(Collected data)
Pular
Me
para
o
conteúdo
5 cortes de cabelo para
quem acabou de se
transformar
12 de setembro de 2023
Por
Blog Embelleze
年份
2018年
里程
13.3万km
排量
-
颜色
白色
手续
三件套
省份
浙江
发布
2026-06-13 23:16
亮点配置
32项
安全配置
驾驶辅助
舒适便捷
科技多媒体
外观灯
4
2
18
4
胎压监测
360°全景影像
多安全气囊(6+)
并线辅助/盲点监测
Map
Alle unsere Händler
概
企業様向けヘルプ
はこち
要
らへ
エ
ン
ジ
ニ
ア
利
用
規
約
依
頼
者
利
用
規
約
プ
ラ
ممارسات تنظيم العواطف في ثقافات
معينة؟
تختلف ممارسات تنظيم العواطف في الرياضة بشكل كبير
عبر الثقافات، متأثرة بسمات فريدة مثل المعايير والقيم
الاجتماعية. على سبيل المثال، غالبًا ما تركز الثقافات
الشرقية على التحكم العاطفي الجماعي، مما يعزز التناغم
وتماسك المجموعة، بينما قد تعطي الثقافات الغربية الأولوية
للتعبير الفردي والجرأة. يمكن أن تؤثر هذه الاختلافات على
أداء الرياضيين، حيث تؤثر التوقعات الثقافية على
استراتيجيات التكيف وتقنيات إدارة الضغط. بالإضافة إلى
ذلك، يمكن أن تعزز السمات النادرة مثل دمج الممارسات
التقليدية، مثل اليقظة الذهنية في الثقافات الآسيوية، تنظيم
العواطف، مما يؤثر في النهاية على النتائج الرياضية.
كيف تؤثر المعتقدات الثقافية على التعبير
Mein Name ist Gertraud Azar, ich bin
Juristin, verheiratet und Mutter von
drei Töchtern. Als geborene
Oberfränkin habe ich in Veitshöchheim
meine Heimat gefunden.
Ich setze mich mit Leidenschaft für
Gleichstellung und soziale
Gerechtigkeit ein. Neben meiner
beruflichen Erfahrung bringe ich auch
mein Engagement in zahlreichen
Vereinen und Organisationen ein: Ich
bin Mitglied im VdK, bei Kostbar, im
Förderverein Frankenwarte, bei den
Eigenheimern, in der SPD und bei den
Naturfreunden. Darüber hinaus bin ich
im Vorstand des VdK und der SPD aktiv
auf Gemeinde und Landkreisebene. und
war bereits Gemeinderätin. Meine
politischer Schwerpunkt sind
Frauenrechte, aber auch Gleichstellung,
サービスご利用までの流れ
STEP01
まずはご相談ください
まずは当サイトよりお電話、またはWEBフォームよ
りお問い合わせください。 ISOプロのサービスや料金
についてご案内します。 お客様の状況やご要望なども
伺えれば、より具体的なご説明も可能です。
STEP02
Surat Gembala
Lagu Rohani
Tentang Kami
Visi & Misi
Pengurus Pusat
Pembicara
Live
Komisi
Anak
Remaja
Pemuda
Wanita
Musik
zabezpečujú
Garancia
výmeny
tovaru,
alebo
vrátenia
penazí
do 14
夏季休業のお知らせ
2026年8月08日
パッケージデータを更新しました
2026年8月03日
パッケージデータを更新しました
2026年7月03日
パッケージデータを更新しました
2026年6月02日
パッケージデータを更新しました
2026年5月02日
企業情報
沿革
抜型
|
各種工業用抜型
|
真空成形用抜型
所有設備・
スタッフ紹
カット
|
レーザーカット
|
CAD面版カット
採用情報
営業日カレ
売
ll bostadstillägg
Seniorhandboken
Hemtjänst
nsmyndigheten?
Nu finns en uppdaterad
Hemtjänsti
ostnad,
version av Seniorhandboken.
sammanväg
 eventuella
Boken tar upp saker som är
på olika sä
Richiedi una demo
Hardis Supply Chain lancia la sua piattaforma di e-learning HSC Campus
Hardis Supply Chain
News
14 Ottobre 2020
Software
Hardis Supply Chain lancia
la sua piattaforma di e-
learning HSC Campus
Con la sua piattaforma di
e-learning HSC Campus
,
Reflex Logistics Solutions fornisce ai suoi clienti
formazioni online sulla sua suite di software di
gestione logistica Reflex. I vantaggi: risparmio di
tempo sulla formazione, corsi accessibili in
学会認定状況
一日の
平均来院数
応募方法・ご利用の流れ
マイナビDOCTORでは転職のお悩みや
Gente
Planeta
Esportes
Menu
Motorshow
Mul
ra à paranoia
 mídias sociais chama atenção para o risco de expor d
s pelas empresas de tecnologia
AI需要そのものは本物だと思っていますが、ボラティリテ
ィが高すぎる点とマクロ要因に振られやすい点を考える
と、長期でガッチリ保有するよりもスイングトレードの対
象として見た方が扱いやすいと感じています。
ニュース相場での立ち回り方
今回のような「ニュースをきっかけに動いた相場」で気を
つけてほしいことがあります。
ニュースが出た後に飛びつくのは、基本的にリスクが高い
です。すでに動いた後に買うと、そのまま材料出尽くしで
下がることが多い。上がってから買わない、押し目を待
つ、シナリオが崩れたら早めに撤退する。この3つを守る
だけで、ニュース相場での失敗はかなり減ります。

■ Exercise requirements: Rewrite the lines from the start of the material through the line containing "الاجتماعية. على سبيل" as a numbered list, leaving out blank lines.

■ Solved exercise:
1. Pular
2. Me
3. para
4. o
5. conteúdo
6. 5 cortes de cabelo para
7. quem acabou de se
8. transformar
9. 12 de setembro de 2023
10. Por
11. Blog Embelleze
12. 年份
13. 2018年
14. 里程
15. 13.3万km
16. 排量
17. -
18. 颜色
19. 白色
20. 手续
21. 三件套
22. 省份
23. 浙江
24. 发布
25. 2026-06-13 23:16
26. 亮点配置
27. 32项
28. 安全配置
29. 驾驶辅助
30. 舒适便捷
31. 科技多媒体
32. 外观灯
33. 4
34. 2
35. 18
36. 4
37. 胎压监测
38. 360°全景影像
39. 多安全气囊(6+)
40. 并线辅助/盲点监测
41. Map
42. Alle unsere Händler
43. 概
44. 企業様向けヘルプ
45. はこち
46. 要
47. らへ
48. エ
49. ン
50. ジ
51. ニ
52. ア
53. 利
54. 用
55. 規
56. 約
57. 依
58. 頼
59. 者
60. 利
61. 用
62. 規
63. 約
64. プ
65. ラ
66. ممارسات تنظيم العواطف في ثقافات
67. معينة؟
68. تختلف ممارسات تنظيم العواطف في الرياضة بشكل كبير
69. عبر الثقافات، متأثرة بسمات فريدة مثل المعايير والقيم
70. الاجتماعية. على سبيل المثال، غالبًا ما تركز الثقافات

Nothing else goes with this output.